- Task to complete:
Rewrite everything from the start of the records down to the line containing "[146, 31, 207, 57]", swapping "boat" for "vessel" and keeping all else unchanged. Leave the picture lines out of your answer.

++++++

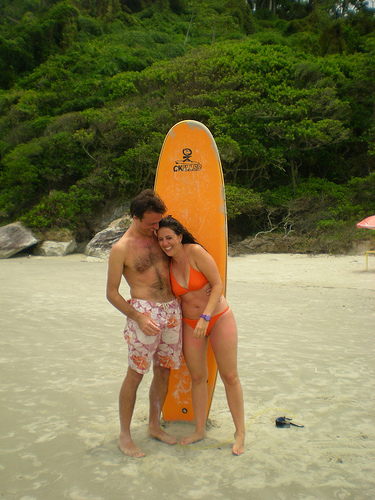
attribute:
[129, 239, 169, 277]
chest — hairy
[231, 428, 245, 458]
foot — bare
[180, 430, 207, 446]
foot — bare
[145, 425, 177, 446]
foot — bare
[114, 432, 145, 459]
foot — bare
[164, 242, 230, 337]
bikini — orange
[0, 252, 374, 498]
sand — white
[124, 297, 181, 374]
swim trunks — floral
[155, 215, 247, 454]
woman — standing, young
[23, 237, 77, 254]
rock — large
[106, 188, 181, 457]
man — standing, young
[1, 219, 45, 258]
rock — large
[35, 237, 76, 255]
rock — large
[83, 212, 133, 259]
rock — large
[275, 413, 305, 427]
strap — black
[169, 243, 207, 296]
bikini top — orange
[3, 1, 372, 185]
trees — background, green, very green, leafy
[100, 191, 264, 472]
couple — barefoot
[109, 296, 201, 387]
swim trunks — Hawaiian print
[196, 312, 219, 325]
watch — purple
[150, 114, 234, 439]
surfboard — orange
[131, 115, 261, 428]
yellow surfboard — orangish yellow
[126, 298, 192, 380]
man's trunks — floral, swimming trunks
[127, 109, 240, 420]
surfboard — orange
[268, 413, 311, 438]
object — black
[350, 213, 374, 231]
an umbrella — orange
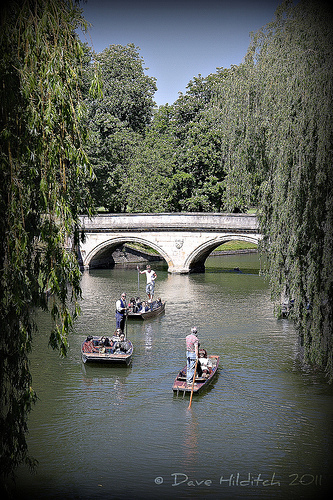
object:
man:
[185, 326, 199, 384]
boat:
[173, 350, 219, 391]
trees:
[0, 1, 105, 465]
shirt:
[185, 334, 199, 354]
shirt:
[115, 299, 125, 326]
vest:
[115, 299, 127, 318]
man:
[138, 265, 155, 300]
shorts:
[145, 282, 156, 294]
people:
[114, 292, 128, 334]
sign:
[153, 472, 322, 490]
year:
[288, 472, 322, 490]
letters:
[171, 470, 189, 487]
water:
[12, 254, 333, 499]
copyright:
[152, 468, 327, 491]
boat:
[122, 294, 163, 318]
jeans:
[185, 352, 198, 387]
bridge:
[60, 210, 266, 272]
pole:
[136, 268, 141, 296]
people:
[82, 335, 98, 357]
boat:
[80, 335, 134, 360]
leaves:
[48, 114, 64, 144]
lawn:
[216, 240, 259, 253]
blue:
[146, 31, 207, 57]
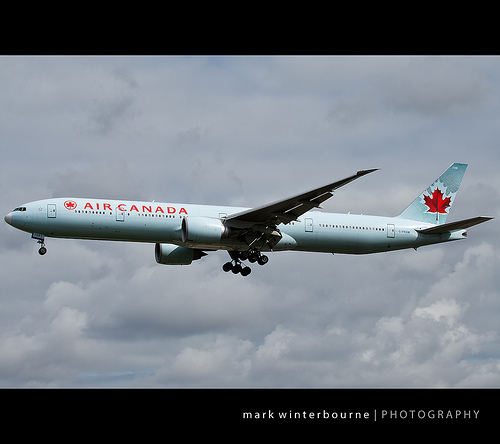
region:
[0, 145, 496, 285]
A commercial airplane in the air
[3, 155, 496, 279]
an Air Canada airplane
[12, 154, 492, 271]
airplane is flying in the sky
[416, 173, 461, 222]
red maple leaf on plane's tail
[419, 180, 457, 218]
logo for air canada on tail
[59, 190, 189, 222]
air canada written in red on plane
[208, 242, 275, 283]
plane's landing gear is out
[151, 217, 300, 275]
plane has two engines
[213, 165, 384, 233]
wing of the plane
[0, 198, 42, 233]
cockpit of the plane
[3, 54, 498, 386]
sky is cloudy and gray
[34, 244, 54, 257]
Front wheel of the plane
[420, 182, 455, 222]
A red leaf symbolizing country of canada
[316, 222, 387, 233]
Small windows of the left side of the plane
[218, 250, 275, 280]
Three pairs of the planes' wheel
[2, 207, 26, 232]
White tip of the front of plane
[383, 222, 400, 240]
Back door of the left side of the plane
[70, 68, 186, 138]
A gray fog at the top of the plane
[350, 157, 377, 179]
Tip of the airplanes' wing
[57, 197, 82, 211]
There is a red border around the red leaf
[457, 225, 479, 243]
Tip of the airplanes' tail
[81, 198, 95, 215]
The letter is orange.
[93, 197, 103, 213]
The letter is orange.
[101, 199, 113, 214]
The letter is orange.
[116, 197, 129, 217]
The letter is orange.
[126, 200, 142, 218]
The letter is orange.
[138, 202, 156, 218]
The letter is orange.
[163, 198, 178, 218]
The letter is orange.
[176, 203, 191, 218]
The letter is orange.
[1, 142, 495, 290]
The plane has a maple leaf on it.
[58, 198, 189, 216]
the name and logo of a business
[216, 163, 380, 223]
the wing of an airplane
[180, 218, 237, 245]
the engine of an airplane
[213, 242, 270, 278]
a plane's rear landing gear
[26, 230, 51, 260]
the nose landing gear on a plane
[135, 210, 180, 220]
passenger windows on an airplane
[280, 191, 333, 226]
flaps on an airplane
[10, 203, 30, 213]
an airplane's cockpit windows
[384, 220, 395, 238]
the side door on an airplane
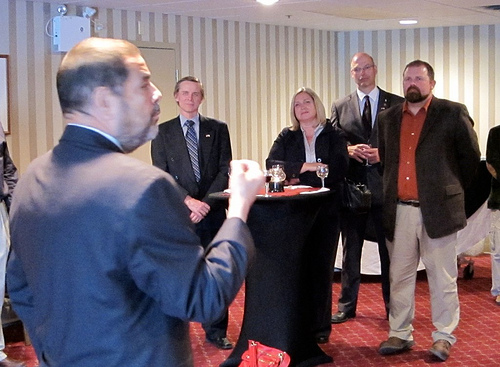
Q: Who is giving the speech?
A: Man in gray suit.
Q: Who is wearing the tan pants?
A: Man in orange shirt.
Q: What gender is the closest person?
A: Male.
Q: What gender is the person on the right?
A: Male.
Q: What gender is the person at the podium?
A: Female.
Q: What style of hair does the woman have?
A: Shoulder length and blonde.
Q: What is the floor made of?
A: Tile.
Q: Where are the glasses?
A: On the podium.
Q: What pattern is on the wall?
A: Stripes.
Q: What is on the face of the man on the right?
A: Beard.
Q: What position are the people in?
A: Standing.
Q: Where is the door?
A: Behind the man on the left in the back.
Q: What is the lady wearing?
A: Jacket.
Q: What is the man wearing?
A: Pant.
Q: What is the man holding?
A: Wine glass.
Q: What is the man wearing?
A: Coat.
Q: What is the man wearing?
A: Coat.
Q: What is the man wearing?
A: Coat.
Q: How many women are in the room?
A: One.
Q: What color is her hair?
A: Blonde.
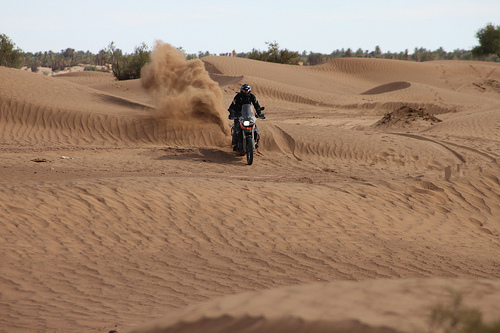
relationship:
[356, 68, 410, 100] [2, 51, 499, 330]
spot on sand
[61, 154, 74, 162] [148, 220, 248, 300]
object on sand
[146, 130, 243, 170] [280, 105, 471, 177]
shadow on sandbank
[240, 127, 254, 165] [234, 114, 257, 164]
tire of bike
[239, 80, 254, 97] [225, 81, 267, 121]
helmet of biker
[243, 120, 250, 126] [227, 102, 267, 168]
headlight of bike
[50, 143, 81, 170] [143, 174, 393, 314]
object in sand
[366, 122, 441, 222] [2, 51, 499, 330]
prints in sand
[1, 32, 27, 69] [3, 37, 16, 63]
tree with green leaves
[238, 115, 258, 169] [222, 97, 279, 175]
tire of a motorcycle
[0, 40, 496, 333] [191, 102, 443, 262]
dune on a beach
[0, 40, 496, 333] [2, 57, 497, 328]
dune on a beach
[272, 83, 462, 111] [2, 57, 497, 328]
dune on a beach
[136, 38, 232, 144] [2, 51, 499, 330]
air-kicked sand of sand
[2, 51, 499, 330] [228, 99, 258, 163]
sand behind motorcycle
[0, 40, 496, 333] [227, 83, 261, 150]
dune in biker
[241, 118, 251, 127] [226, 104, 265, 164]
headlight of motorcycle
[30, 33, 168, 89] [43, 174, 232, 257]
trees behind a sand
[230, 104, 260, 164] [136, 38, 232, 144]
bike send air-kicked sand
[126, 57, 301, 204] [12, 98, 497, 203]
dirt covers patch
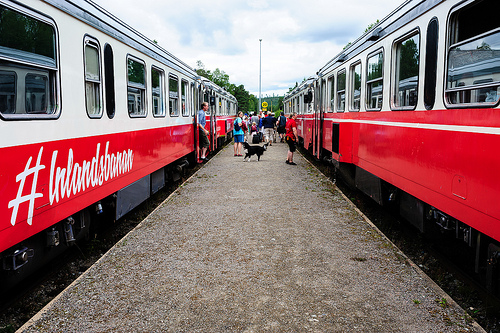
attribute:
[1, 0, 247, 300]
train — red, white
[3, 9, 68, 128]
window — red , white 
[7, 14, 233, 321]
train — red, white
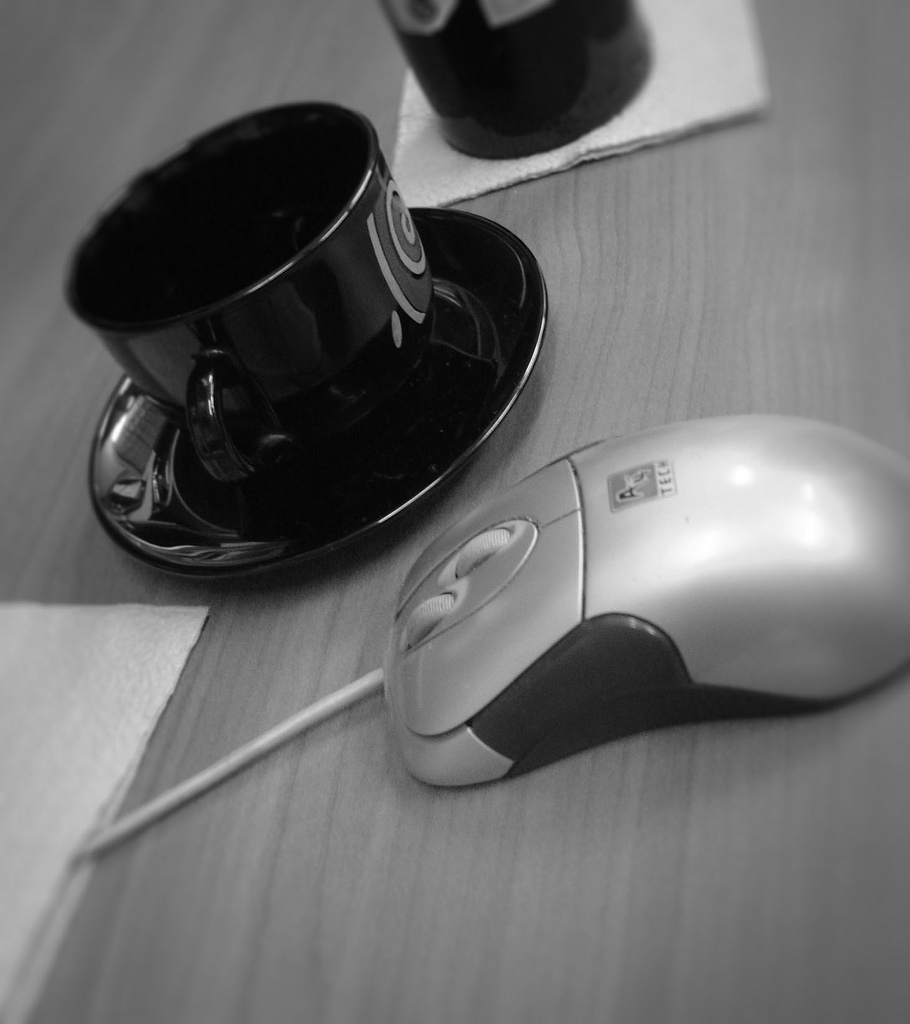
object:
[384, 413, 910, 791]
computer mouse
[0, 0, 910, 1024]
table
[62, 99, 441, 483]
cup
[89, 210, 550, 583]
saucer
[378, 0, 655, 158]
object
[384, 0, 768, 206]
napkin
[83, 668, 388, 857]
wire connector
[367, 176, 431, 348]
design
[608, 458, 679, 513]
brand name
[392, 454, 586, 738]
clicker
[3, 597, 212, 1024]
paper towel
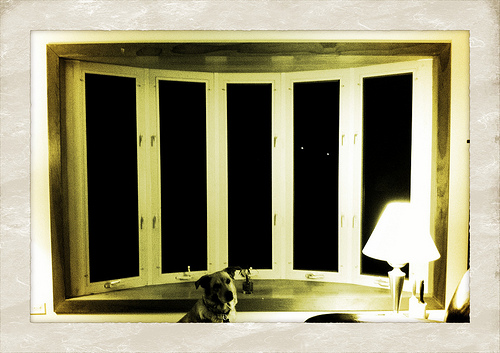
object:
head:
[194, 267, 243, 308]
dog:
[176, 265, 243, 326]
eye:
[224, 276, 232, 283]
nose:
[223, 290, 235, 297]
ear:
[194, 276, 208, 288]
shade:
[362, 74, 409, 276]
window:
[224, 82, 277, 276]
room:
[0, 0, 498, 353]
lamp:
[361, 199, 439, 313]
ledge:
[54, 277, 426, 310]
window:
[153, 80, 210, 272]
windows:
[78, 65, 139, 286]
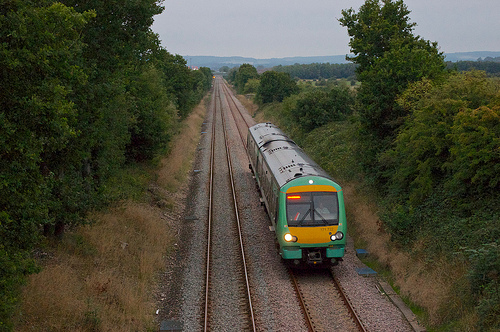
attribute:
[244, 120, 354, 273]
train — green, yellow, short, large, moving, in motion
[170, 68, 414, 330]
rail road tracks — large, narrow, long, rusty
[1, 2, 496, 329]
bushes — dark, large, tall, green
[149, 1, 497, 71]
sky — blue, foggy, cloudy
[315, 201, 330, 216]
person — conductor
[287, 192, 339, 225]
windshield — square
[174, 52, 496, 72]
mountains — large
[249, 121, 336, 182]
roof — grey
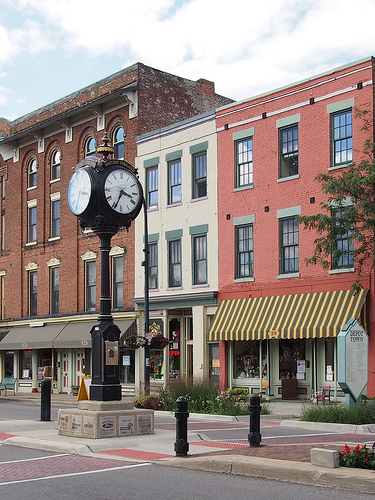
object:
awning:
[206, 287, 371, 343]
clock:
[67, 131, 144, 403]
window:
[278, 122, 299, 179]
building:
[215, 55, 374, 399]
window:
[191, 149, 207, 201]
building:
[134, 108, 218, 398]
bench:
[0, 377, 18, 397]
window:
[19, 350, 32, 380]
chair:
[317, 385, 331, 406]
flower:
[345, 444, 352, 454]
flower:
[354, 444, 359, 453]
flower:
[342, 450, 346, 455]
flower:
[363, 456, 368, 460]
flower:
[361, 444, 366, 448]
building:
[0, 60, 236, 397]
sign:
[169, 351, 180, 356]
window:
[50, 199, 60, 238]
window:
[27, 205, 36, 244]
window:
[27, 269, 38, 317]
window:
[27, 158, 36, 187]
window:
[51, 149, 61, 181]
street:
[0, 397, 375, 500]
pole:
[174, 396, 189, 457]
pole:
[248, 395, 262, 447]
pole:
[41, 380, 51, 421]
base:
[58, 400, 155, 439]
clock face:
[104, 168, 141, 215]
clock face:
[67, 169, 91, 215]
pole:
[90, 225, 121, 402]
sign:
[336, 317, 368, 407]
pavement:
[0, 397, 375, 500]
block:
[311, 448, 340, 468]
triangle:
[76, 378, 90, 401]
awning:
[0, 318, 137, 350]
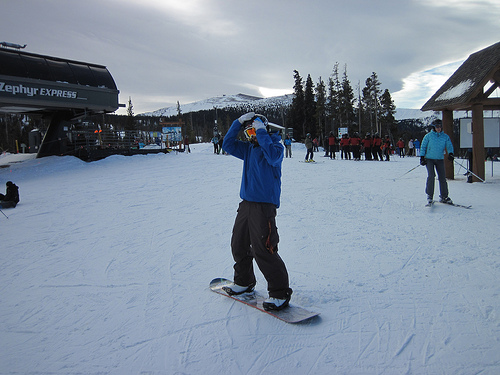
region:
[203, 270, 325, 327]
a black snowboard under the man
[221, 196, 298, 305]
a pair of gray pants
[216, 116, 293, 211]
a blue coat on the person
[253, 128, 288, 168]
the arm of a person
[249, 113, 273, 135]
a gray glove on the person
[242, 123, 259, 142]
a pair of orange goggles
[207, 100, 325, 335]
a person on the snowboard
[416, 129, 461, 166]
a pale blue coat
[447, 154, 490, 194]
a ski pole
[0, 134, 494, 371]
white snow on the ground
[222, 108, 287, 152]
Fixing gear on head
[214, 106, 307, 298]
Blue jacket gray pants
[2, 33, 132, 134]
Travel by Zephyr express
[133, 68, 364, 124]
Snow capped mountains in the distance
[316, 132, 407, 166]
All wearing red outfits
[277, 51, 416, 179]
Pine trees standing tall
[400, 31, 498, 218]
A small bit of shelter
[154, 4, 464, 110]
Cold weather clouds abound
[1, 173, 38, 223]
Sitting in the snow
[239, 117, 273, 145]
Brightly colored ski goggles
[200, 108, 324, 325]
A man standing on skiing board.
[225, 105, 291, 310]
A person holding his head.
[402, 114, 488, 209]
A person moving on snow using skiing board.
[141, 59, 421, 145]
Trees in the background of the skiing track.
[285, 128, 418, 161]
People standing in a group.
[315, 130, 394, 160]
Skiers in similar uniform on the skiing track.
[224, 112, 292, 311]
Skier in a blue top.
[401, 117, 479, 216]
Skier using skiing sticks to move.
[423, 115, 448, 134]
Skier with helmet on his head.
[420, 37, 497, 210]
Grass thashed and wooden shelter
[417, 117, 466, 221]
Skiier in a pale blue coat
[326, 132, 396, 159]
Large crowd of people in matching red jackets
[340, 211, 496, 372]
Skii tracks in the snow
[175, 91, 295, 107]
Snow covered mountain top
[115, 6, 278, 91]
White cloudy skies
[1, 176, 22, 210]
Kid sitting on the snow covered ground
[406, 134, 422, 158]
Two people standing side by side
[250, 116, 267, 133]
Grey left hand glove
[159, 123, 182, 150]
Large posted sign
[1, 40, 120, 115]
Zephyr Express chair lift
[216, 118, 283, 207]
person is wearing blue jacket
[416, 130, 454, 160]
person is wearing light blue jacket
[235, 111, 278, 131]
person is fixing helmet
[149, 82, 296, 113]
snow is on mountain top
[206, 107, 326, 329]
person is standing on snow board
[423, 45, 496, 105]
roof has snow on top of it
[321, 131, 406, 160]
group of people are in back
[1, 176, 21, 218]
person sitting on snow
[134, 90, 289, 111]
mountains are behind the trees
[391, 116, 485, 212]
person is standing on skii boards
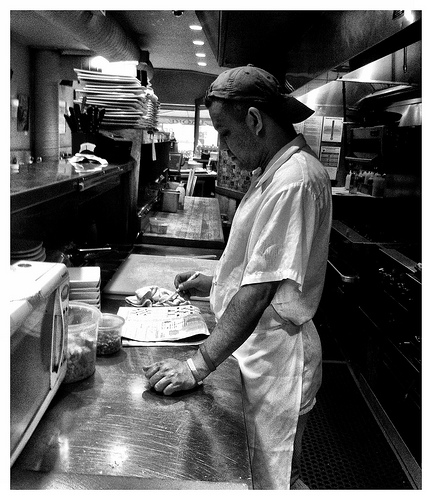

++++++

- Exercise response:
attribute:
[129, 239, 169, 277]
chest — hairy
[231, 428, 245, 458]
foot — bare
[180, 430, 207, 446]
foot — bare
[145, 425, 177, 446]
foot — bare
[114, 432, 145, 459]
foot — bare
[164, 242, 230, 337]
bikini — orange
[0, 252, 374, 498]
sand — white
[124, 297, 181, 374]
swim trunks — floral
[155, 215, 247, 454]
woman — standing, young
[23, 237, 77, 254]
rock — large
[106, 188, 181, 457]
man — standing, young
[1, 219, 45, 258]
rock — large
[35, 237, 76, 255]
rock — large
[83, 212, 133, 259]
rock — large
[275, 413, 305, 427]
strap — black
[169, 243, 207, 296]
bikini top — orange
[3, 1, 372, 185]
trees — background, green, very green, leafy
[100, 191, 264, 472]
couple — barefoot
[109, 296, 201, 387]
swim trunks — Hawaiian print
[196, 312, 219, 325]
watch — purple
[150, 114, 234, 439]
surfboard — orange
[131, 115, 261, 428]
yellow surfboard — orangish yellow
[126, 298, 192, 380]
man's trunks — floral, swimming trunks
[127, 109, 240, 420]
surfboard — orange
[268, 413, 311, 438]
object — black
[350, 213, 374, 231]
an umbrella — orange
object:
man:
[185, 326, 199, 384]
vessel:
[173, 350, 219, 391]
trees:
[0, 1, 105, 465]
shirt:
[185, 334, 199, 354]
shirt:
[115, 299, 125, 326]
vest:
[115, 299, 127, 318]
man:
[138, 265, 155, 300]
shorts:
[145, 282, 156, 294]
people:
[114, 292, 128, 334]
sign:
[153, 472, 322, 490]
year:
[288, 472, 322, 490]
letters:
[171, 470, 189, 487]
water:
[12, 254, 333, 499]
copyright:
[152, 468, 327, 491]
vessel:
[122, 294, 163, 318]
jeans:
[185, 352, 198, 387]
bridge:
[60, 210, 266, 272]
pole:
[136, 268, 141, 296]
people:
[82, 335, 98, 357]
vessel:
[80, 335, 134, 360]
leaves:
[48, 114, 64, 144]
lawn:
[216, 240, 259, 253]
blue:
[146, 31, 207, 57]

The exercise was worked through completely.